• _YOUR INSTRUCTIONS_:
Copy the records below, replacing "myFeature" with "partFeature" throughout and changing nothing else.

═══ SUPPLIED MATERIAL ═══

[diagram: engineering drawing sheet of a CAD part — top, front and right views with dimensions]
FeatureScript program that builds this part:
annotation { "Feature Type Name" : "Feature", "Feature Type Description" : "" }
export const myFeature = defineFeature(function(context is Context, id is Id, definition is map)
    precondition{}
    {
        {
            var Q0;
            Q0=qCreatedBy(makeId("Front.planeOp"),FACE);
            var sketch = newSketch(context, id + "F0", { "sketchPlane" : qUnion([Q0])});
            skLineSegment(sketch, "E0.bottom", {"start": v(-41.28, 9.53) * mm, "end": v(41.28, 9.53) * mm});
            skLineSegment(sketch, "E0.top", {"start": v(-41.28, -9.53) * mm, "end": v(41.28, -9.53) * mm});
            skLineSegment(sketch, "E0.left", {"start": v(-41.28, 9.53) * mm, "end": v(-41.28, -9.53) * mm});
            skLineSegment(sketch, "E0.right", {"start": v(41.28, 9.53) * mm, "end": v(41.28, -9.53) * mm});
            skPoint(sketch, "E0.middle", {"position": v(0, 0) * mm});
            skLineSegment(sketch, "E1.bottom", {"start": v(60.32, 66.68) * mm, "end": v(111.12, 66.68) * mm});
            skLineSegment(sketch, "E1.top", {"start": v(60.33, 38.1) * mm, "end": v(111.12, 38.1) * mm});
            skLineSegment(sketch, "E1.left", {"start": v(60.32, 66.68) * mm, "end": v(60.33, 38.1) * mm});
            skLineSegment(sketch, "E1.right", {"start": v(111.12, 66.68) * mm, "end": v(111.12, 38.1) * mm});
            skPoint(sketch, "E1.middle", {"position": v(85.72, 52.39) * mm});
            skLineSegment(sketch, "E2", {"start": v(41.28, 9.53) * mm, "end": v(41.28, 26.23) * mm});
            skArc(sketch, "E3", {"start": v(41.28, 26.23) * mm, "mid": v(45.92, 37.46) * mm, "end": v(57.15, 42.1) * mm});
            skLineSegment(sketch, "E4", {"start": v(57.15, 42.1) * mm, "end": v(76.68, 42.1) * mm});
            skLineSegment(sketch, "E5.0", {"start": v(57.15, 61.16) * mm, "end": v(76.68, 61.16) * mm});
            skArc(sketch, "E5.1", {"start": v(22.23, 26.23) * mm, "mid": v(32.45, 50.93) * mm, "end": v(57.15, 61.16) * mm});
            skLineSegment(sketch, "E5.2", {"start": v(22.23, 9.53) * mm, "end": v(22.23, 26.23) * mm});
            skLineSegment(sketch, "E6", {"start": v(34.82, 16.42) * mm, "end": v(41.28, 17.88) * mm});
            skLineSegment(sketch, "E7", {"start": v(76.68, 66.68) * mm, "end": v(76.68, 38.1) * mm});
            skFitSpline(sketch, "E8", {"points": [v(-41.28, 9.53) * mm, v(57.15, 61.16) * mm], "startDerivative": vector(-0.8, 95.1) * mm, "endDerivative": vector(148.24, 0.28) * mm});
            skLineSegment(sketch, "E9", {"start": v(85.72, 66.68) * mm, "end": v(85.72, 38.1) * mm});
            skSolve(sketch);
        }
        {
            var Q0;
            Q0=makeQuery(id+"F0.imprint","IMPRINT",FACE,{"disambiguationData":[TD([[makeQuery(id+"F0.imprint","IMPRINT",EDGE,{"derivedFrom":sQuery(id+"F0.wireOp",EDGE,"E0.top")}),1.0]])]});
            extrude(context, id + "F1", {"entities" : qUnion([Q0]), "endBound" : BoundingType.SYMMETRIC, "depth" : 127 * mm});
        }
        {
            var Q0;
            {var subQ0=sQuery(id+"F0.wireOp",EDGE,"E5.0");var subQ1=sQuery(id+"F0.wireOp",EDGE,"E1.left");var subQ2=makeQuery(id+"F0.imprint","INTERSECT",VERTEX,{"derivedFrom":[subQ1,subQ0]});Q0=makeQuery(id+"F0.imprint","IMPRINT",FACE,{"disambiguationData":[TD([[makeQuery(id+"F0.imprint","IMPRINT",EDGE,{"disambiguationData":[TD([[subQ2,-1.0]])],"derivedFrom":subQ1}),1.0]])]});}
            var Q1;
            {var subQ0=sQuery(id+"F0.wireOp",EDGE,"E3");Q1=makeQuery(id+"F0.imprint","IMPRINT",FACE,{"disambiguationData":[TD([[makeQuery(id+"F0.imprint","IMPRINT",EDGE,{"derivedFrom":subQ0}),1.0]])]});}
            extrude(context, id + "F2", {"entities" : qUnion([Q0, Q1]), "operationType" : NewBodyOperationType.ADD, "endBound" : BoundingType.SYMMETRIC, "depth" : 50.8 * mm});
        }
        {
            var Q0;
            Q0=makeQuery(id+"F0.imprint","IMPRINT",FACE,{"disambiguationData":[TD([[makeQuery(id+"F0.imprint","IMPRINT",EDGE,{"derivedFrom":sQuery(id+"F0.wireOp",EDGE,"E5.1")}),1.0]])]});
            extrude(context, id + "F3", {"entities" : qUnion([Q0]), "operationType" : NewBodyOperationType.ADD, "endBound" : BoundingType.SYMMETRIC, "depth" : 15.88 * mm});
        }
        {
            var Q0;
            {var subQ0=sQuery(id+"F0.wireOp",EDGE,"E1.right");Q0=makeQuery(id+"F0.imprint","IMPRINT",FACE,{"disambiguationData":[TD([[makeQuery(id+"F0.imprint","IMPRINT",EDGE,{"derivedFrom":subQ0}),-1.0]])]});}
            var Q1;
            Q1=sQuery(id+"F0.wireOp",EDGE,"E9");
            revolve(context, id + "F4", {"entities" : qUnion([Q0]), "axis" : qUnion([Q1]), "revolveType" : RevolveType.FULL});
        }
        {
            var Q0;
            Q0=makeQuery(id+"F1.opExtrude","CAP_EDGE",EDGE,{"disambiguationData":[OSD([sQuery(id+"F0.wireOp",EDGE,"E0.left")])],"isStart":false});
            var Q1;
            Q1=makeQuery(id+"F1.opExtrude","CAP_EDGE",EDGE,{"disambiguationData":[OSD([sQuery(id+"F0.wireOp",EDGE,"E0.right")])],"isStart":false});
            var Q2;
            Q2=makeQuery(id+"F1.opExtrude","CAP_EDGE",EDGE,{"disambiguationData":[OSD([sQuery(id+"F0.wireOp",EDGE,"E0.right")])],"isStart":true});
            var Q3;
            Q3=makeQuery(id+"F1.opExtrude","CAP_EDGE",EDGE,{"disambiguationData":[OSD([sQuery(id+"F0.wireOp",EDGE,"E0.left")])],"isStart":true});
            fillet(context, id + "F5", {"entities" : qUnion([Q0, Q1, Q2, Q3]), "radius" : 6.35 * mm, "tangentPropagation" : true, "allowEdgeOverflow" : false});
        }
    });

═══

• _SOLUTION TO THE EXERCISE_:
[diagram: engineering drawing sheet of a CAD part — top, front and right views with dimensions]
FeatureScript program that builds this part:
annotation { "Feature Type Name" : "Feature", "Feature Type Description" : "" }
export const partFeature = defineFeature(function(context is Context, id is Id, definition is map)
    precondition{}
    {
        {
            var Q0;
            Q0=qCreatedBy(makeId("Front.planeOp"),FACE);
            var sketch = newSketch(context, id + "F0", { "sketchPlane" : qUnion([Q0])});
            skLineSegment(sketch, "E0.bottom", {"start": v(-41.28, 9.53) * mm, "end": v(41.28, 9.53) * mm});
            skLineSegment(sketch, "E0.top", {"start": v(-41.28, -9.53) * mm, "end": v(41.28, -9.53) * mm});
            skLineSegment(sketch, "E0.left", {"start": v(-41.28, 9.53) * mm, "end": v(-41.28, -9.53) * mm});
            skLineSegment(sketch, "E0.right", {"start": v(41.28, 9.53) * mm, "end": v(41.28, -9.53) * mm});
            skPoint(sketch, "E0.middle", {"position": v(0, 0) * mm});
            skLineSegment(sketch, "E1.bottom", {"start": v(60.32, 66.68) * mm, "end": v(111.12, 66.68) * mm});
            skLineSegment(sketch, "E1.top", {"start": v(60.33, 38.1) * mm, "end": v(111.12, 38.1) * mm});
            skLineSegment(sketch, "E1.left", {"start": v(60.32, 66.68) * mm, "end": v(60.33, 38.1) * mm});
            skLineSegment(sketch, "E1.right", {"start": v(111.12, 66.68) * mm, "end": v(111.12, 38.1) * mm});
            skPoint(sketch, "E1.middle", {"position": v(85.72, 52.39) * mm});
            skLineSegment(sketch, "E2", {"start": v(41.28, 9.53) * mm, "end": v(41.28, 26.23) * mm});
            skArc(sketch, "E3", {"start": v(41.28, 26.23) * mm, "mid": v(45.92, 37.46) * mm, "end": v(57.15, 42.1) * mm});
            skLineSegment(sketch, "E4", {"start": v(57.15, 42.1) * mm, "end": v(76.68, 42.1) * mm});
            skLineSegment(sketch, "E5.0", {"start": v(57.15, 61.16) * mm, "end": v(76.68, 61.16) * mm});
            skArc(sketch, "E5.1", {"start": v(22.23, 26.23) * mm, "mid": v(32.45, 50.93) * mm, "end": v(57.15, 61.16) * mm});
            skLineSegment(sketch, "E5.2", {"start": v(22.23, 9.53) * mm, "end": v(22.23, 26.23) * mm});
            skLineSegment(sketch, "E6", {"start": v(34.82, 16.42) * mm, "end": v(41.28, 17.88) * mm});
            skLineSegment(sketch, "E7", {"start": v(76.68, 66.68) * mm, "end": v(76.68, 38.1) * mm});
            skFitSpline(sketch, "E8", {"points": [v(-41.28, 9.53) * mm, v(57.15, 61.16) * mm], "startDerivative": vector(-0.8, 95.1) * mm, "endDerivative": vector(148.24, 0.28) * mm});
            skLineSegment(sketch, "E9", {"start": v(85.72, 66.68) * mm, "end": v(85.72, 38.1) * mm});
            skSolve(sketch);
        }
        {
            var Q0;
            Q0=makeQuery(id+"F0.imprint","IMPRINT",FACE,{"disambiguationData":[TD([[makeQuery(id+"F0.imprint","IMPRINT",EDGE,{"derivedFrom":sQuery(id+"F0.wireOp",EDGE,"E0.top")}),1.0]])]});
            extrude(context, id + "F1", {"entities" : qUnion([Q0]), "endBound" : BoundingType.SYMMETRIC, "depth" : 127 * mm});
        }
        {
            var Q0;
            {var subQ0=sQuery(id+"F0.wireOp",EDGE,"E5.0");var subQ1=sQuery(id+"F0.wireOp",EDGE,"E1.left");var subQ2=makeQuery(id+"F0.imprint","INTERSECT",VERTEX,{"derivedFrom":[subQ1,subQ0]});Q0=makeQuery(id+"F0.imprint","IMPRINT",FACE,{"disambiguationData":[TD([[makeQuery(id+"F0.imprint","IMPRINT",EDGE,{"disambiguationData":[TD([[subQ2,-1.0]])],"derivedFrom":subQ1}),1.0]])]});}
            var Q1;
            {var subQ0=sQuery(id+"F0.wireOp",EDGE,"E3");Q1=makeQuery(id+"F0.imprint","IMPRINT",FACE,{"disambiguationData":[TD([[makeQuery(id+"F0.imprint","IMPRINT",EDGE,{"derivedFrom":subQ0}),1.0]])]});}
            extrude(context, id + "F2", {"entities" : qUnion([Q0, Q1]), "operationType" : NewBodyOperationType.ADD, "endBound" : BoundingType.SYMMETRIC, "depth" : 50.8 * mm});
        }
        {
            var Q0;
            Q0=makeQuery(id+"F0.imprint","IMPRINT",FACE,{"disambiguationData":[TD([[makeQuery(id+"F0.imprint","IMPRINT",EDGE,{"derivedFrom":sQuery(id+"F0.wireOp",EDGE,"E5.1")}),1.0]])]});
            extrude(context, id + "F3", {"entities" : qUnion([Q0]), "operationType" : NewBodyOperationType.ADD, "endBound" : BoundingType.SYMMETRIC, "depth" : 15.88 * mm});
        }
        {
            var Q0;
            {var subQ0=sQuery(id+"F0.wireOp",EDGE,"E1.right");Q0=makeQuery(id+"F0.imprint","IMPRINT",FACE,{"disambiguationData":[TD([[makeQuery(id+"F0.imprint","IMPRINT",EDGE,{"derivedFrom":subQ0}),-1.0]])]});}
            var Q1;
            Q1=sQuery(id+"F0.wireOp",EDGE,"E9");
            revolve(context, id + "F4", {"entities" : qUnion([Q0]), "axis" : qUnion([Q1]), "revolveType" : RevolveType.FULL});
        }
        {
            var Q0;
            Q0=makeQuery(id+"F1.opExtrude","CAP_EDGE",EDGE,{"disambiguationData":[OSD([sQuery(id+"F0.wireOp",EDGE,"E0.left")])],"isStart":false});
            var Q1;
            Q1=makeQuery(id+"F1.opExtrude","CAP_EDGE",EDGE,{"disambiguationData":[OSD([sQuery(id+"F0.wireOp",EDGE,"E0.right")])],"isStart":false});
            var Q2;
            Q2=makeQuery(id+"F1.opExtrude","CAP_EDGE",EDGE,{"disambiguationData":[OSD([sQuery(id+"F0.wireOp",EDGE,"E0.right")])],"isStart":true});
            var Q3;
            Q3=makeQuery(id+"F1.opExtrude","CAP_EDGE",EDGE,{"disambiguationData":[OSD([sQuery(id+"F0.wireOp",EDGE,"E0.left")])],"isStart":true});
            fillet(context, id + "F5", {"entities" : qUnion([Q0, Q1, Q2, Q3]), "radius" : 6.35 * mm, "tangentPropagation" : true, "allowEdgeOverflow" : false});
        }
    });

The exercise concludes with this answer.